My 2025 AI Usage Receipt: 14.3 Billion Tokens Later
I analyzed my AI coding assistant usage from the past few months and turned it into a CVS-style receipt. The numbers surprised even me.
The Big Numbers
Over ~90 days across three different AI coding tools:
- 2,134 sessions
- 115,968+ messages
- ~14.3 billion tokens processed
- $6,754 in API costs (if I’d paid per-token)

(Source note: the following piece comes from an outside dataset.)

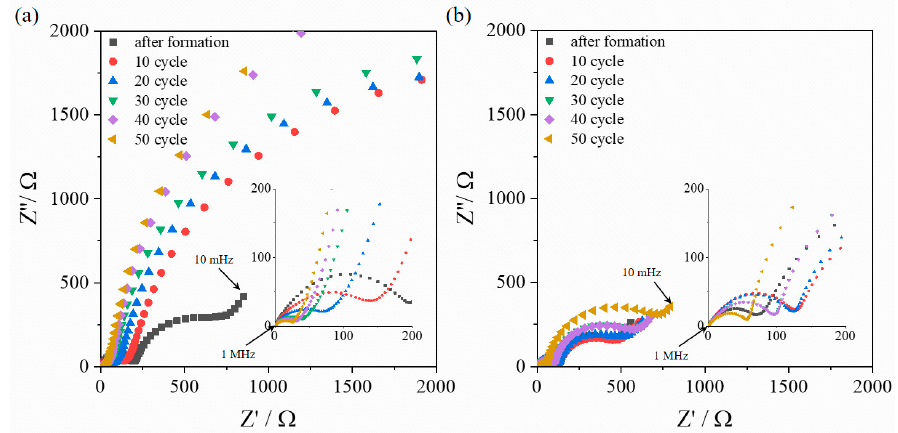
Figure 6. Nyquist plots of ( a ) Li[YBC] and ( b ) Li[YEBCG] with increasing cycle numbers. Through a series of EIS and CV measurements under various electrochemical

That last number is the kicker. I paid around $1,200 in subscriptions. Saved $5,554—an 82% discount.
The Breakdown
Claude Code (41 days)
My primary tool. 960 sessions, 106,653 messages. Four different Claude models:
| Model | API Cost |
|---|---|
| Claude Opus 4.5 | $2,823 |
| Claude Sonnet 4.5 | $1,977 |
| Claude Opus 4.1 | $467 |
| Claude Haiku 4.5 | $37 |
The ~95% cache hit rate kept costs down significantly. Without caching, this would’ve been astronomical.
Codex CLI (90 days)
934 sessions across GPT-5 variants. Lower volume but consistent use as a secondary coding partner.
Pi Agent (5 days)
The new kid. 240 sessions, 9,315 messages. Multi-model by design—routing between Claude, GPT, Gemini, GLM, and DeepSeek based on task needs.
Fun Facts
Some stats that made me laugh (and maybe reconsider my life choices):
- ~28.6 million words generated — that’s roughly 114 novels worth of text
- 2,600+ messages per day on average with Claude Code
- 68 midnight coding sessions — insomnia or dedication? Yes.
- 9,250 messages on Nov 19 — my busiest day. I don’t remember what I was building but it must’ve been important (or I went down a rabbit hole)
- 1,324 messages in my longest single session
Why This Matters
Two observations:
Subscriptions are a steal. If you’re a power user, the math isn’t even close. $200/month for Claude Max vs. $2,650/month in API costs (extrapolated). The value proposition only improves the more you use it.
This is genuinely new. A year ago, having 100k+ AI-assisted coding conversations in under three months wasn’t possible. The tools didn’t exist. Now they do, and they’re good enough to use as a primary development methodology.
I’m not showing this off to brag about usage. I’m showing it because these numbers represent a fundamental shift in how software gets written.
The receipt format is a joke, but the data isn’t.
Receipt generated by Claude, naturally. The irony of using AI to analyze AI usage is not lost on me.